Show, from the records below, all lines that contain the word "anche".

[Stored data entries]
########

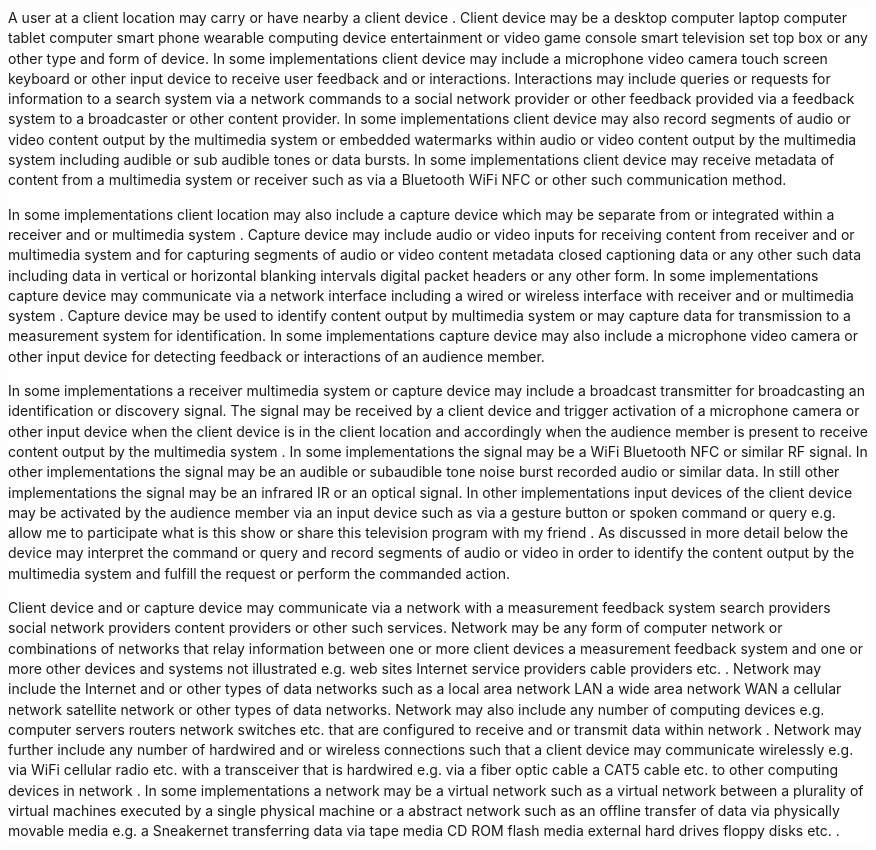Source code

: A user at a client location may carry or have nearby a client device . Client device may be a desktop computer laptop computer tablet computer smart phone wearable computing device entertainment or video game console smart television set top box or any other type and form of device. In some implementations client device may include a microphone video camera touch screen keyboard or other input device to receive user feedback and or interactions. Interactions may include queries or requests for information to a search system via a network commands to a social network provider or other feedback provided via a feedback system to a broadcaster or other content provider. In some implementations client device may also record segments of audio or video content output by the multimedia system or embedded watermarks within audio or video content output by the multimedia system including audible or sub audible tones or data bursts. In some implementations client device may receive metadata of content from a multimedia system or receiver such as via a Bluetooth WiFi NFC or other such communication method.

In some implementations client location may also include a capture device which may be separate from or integrated within a receiver and or multimedia system . Capture device may include audio or video inputs for receiving content from receiver and or multimedia system and for capturing segments of audio or video content metadata closed captioning data or any other such data including data in vertical or horizontal blanking intervals digital packet headers or any other form. In some implementations capture device may communicate via a network interface including a wired or wireless interface with receiver and or multimedia system . Capture device may be used to identify content output by multimedia system or may capture data for transmission to a measurement system for identification. In some implementations capture device may also include a microphone video camera or other input device for detecting feedback or interactions of an audience member.

In some implementations a receiver multimedia system or capture device may include a broadcast transmitter for broadcasting an identification or discovery signal. The signal may be received by a client device and trigger activation of a microphone camera or other input device when the client device is in the client location and accordingly when the audience member is present to receive content output by the multimedia system . In some implementations the signal may be a WiFi Bluetooth NFC or similar RF signal. In other implementations the signal may be an audible or subaudible tone noise burst recorded audio or similar data. In still other implementations the signal may be an infrared IR or an optical signal. In other implementations input devices of the client device may be activated by the audience member via an input device such as via a gesture button or spoken command or query e.g. allow me to participate what is this show or share this television program with my friend . As discussed in more detail below the device may interpret the command or query and record segments of audio or video in order to identify the content output by the multimedia system and fulfill the request or perform the commanded action.

Client device and or capture device may communicate via a network with a measurement feedback system search providers social network providers content providers or other such services. Network may be any form of computer network or combinations of networks that relay information between one or more client devices a measurement feedback system and one or more other devices and systems not illustrated e.g. web sites Internet service providers cable providers etc. . Network may include the Internet and or other types of data networks such as a local area network LAN a wide area network WAN a cellular network satellite network or other types of data networks. Network may also include any number of computing devices e.g. computer servers routers network switches etc. that are configured to receive and or transmit data within network . Network may further include any number of hardwired and or wireless connections such that a client device may communicate wirelessly e.g. via WiFi cellular radio etc. with a transceiver that is hardwired e.g. via a fiber optic cable a CAT5 cable etc. to other computing devices in network . In some implementations a network may be a virtual network such as a virtual network between a plurality of virtual machines executed by a single physical machine or a abstract network such as an offline transfer of data via physically movable media e.g. a Sneakernet transferring data via tape media CD ROM flash media external hard drives floppy disks etc. .
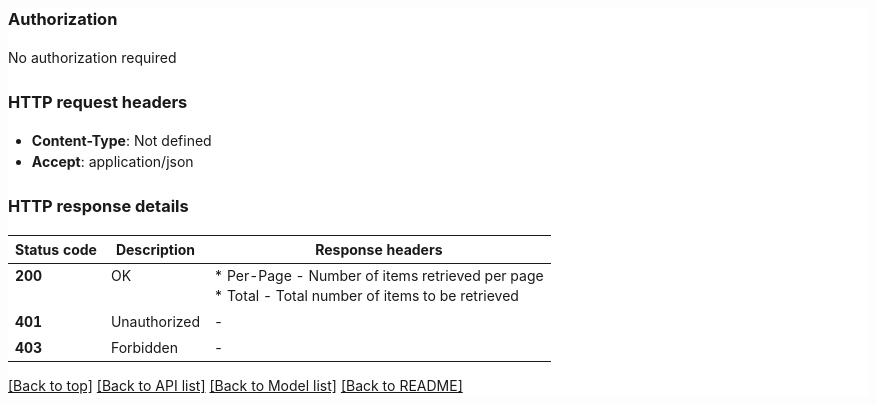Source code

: ### Authorization

No authorization required

### HTTP request headers

 - **Content-Type**: Not defined
 - **Accept**: application/json

### HTTP response details

| Status code | Description | Response headers |
|-------------|-------------|------------------|
**200** | OK |  * Per-Page - Number of items retrieved per page <br>  * Total - Total number of items to be retrieved <br>  |
**401** | Unauthorized |  -  |
**403** | Forbidden |  -  |

[[Back to top]](#) [[Back to API list]](../README.md#documentation-for-api-endpoints) [[Back to Model list]](../README.md#documentation-for-models) [[Back to README]](../README.md)

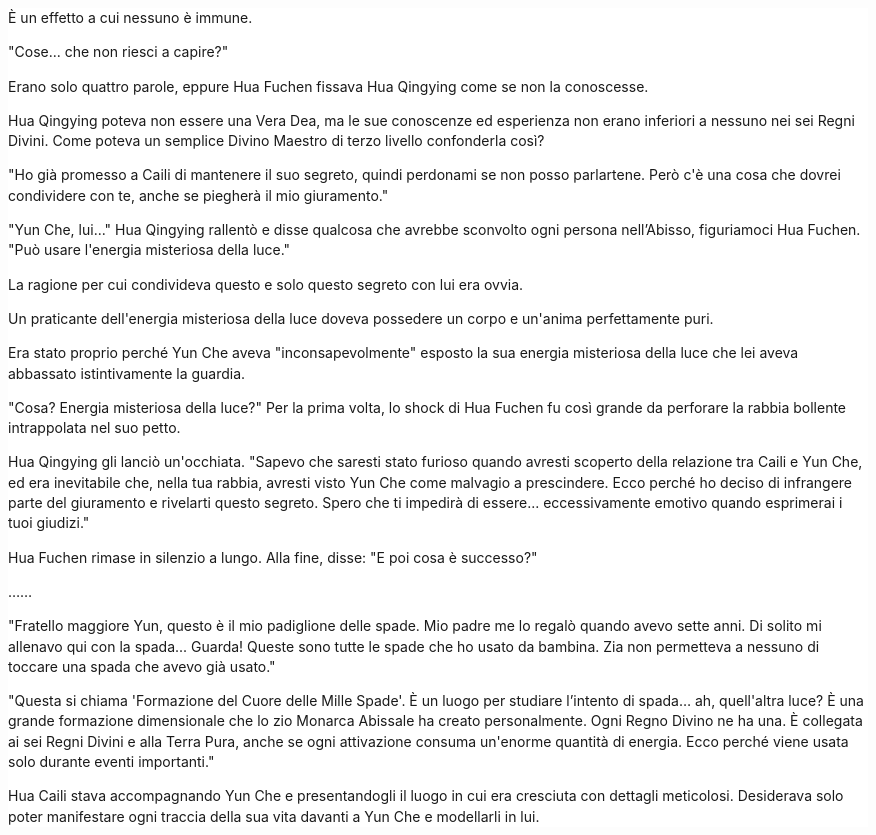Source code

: 
È un effetto a cui nessuno è immune.


"Cose... che non riesci a capire?"


Erano solo quattro parole, eppure Hua Fuchen fissava Hua Qingying come se non la conoscesse.


Hua Qingying poteva non essere una Vera Dea, ma le sue conoscenze ed esperienza non erano inferiori a nessuno nei sei Regni Divini. Come poteva un semplice Divino Maestro di terzo livello confonderla così?


"Ho già promesso a Caili di mantenere il suo segreto, quindi perdonami se non posso parlartene. Però c'è una cosa che dovrei condividere con te, anche se piegherà il mio giuramento."


"Yun Che, lui..." Hua Qingying rallentò e disse qualcosa che avrebbe sconvolto ogni persona nell’Abisso, figuriamoci Hua Fuchen. "Può usare l'energia misteriosa della luce."


La ragione per cui condivideva questo e solo questo segreto con lui era ovvia.


Un praticante dell'energia misteriosa della luce doveva possedere un corpo e un'anima perfettamente puri.


Era stato proprio perché Yun Che aveva "inconsapevolmente" esposto la sua energia misteriosa della luce che lei aveva abbassato istintivamente la guardia.


"Cosa? Energia misteriosa della luce?" Per la prima volta, lo shock di Hua Fuchen fu così grande da perforare la rabbia bollente intrappolata nel suo petto.


Hua Qingying gli lanciò un'occhiata. "Sapevo che saresti stato furioso quando avresti scoperto della relazione tra Caili e Yun Che, ed era inevitabile che, nella tua rabbia, avresti visto Yun Che come malvagio a prescindere. Ecco perché ho deciso di infrangere parte del giuramento e rivelarti questo segreto. Spero che ti impedirà di essere... eccessivamente emotivo quando esprimerai i tuoi giudizi."


Hua Fuchen rimase in silenzio a lungo. Alla fine, disse: "E poi cosa è successo?"


……


"Fratello maggiore Yun, questo è il mio padiglione delle spade. Mio padre me lo regalò quando avevo sette anni. Di solito mi allenavo qui con la spada... Guarda! Queste sono tutte le spade che ho usato da bambina. Zia non permetteva a nessuno di toccare una spada che avevo già usato."


"Questa si chiama 'Formazione del Cuore delle Mille Spade'. È un luogo per studiare l’intento di spada… ah, quell'altra luce? È una grande formazione dimensionale che lo zio Monarca Abissale ha creato personalmente. Ogni Regno Divino ne ha una. È collegata ai sei Regni Divini e alla Terra Pura, anche se ogni attivazione consuma un'enorme quantità di energia. Ecco perché viene usata solo durante eventi importanti."


Hua Caili stava accompagnando Yun Che e presentandogli il luogo in cui era cresciuta con dettagli meticolosi. Desiderava solo poter manifestare ogni traccia della sua vita davanti a Yun Che e modellarli in lui.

########

* [TASK RESULT]
"Ho già promesso a Caili di mantenere il suo segreto, quindi perdonami se non posso parlartene. Però c'è una cosa che dovrei condividere con te, anche se piegherà il mio giuramento."
"Questa si chiama 'Formazione del Cuore delle Mille Spade'. È un luogo per studiare l’intento di spada… ah, quell'altra luce? È una grande formazione dimensionale che lo zio Monarca Abissale ha creato personalmente. Ogni Regno Divino ne ha una. È collegata ai sei Regni Divini e alla Terra Pura, anche se ogni attivazione consuma un'enorme quantità di energia. Ecco perché viene usata solo durante eventi importanti."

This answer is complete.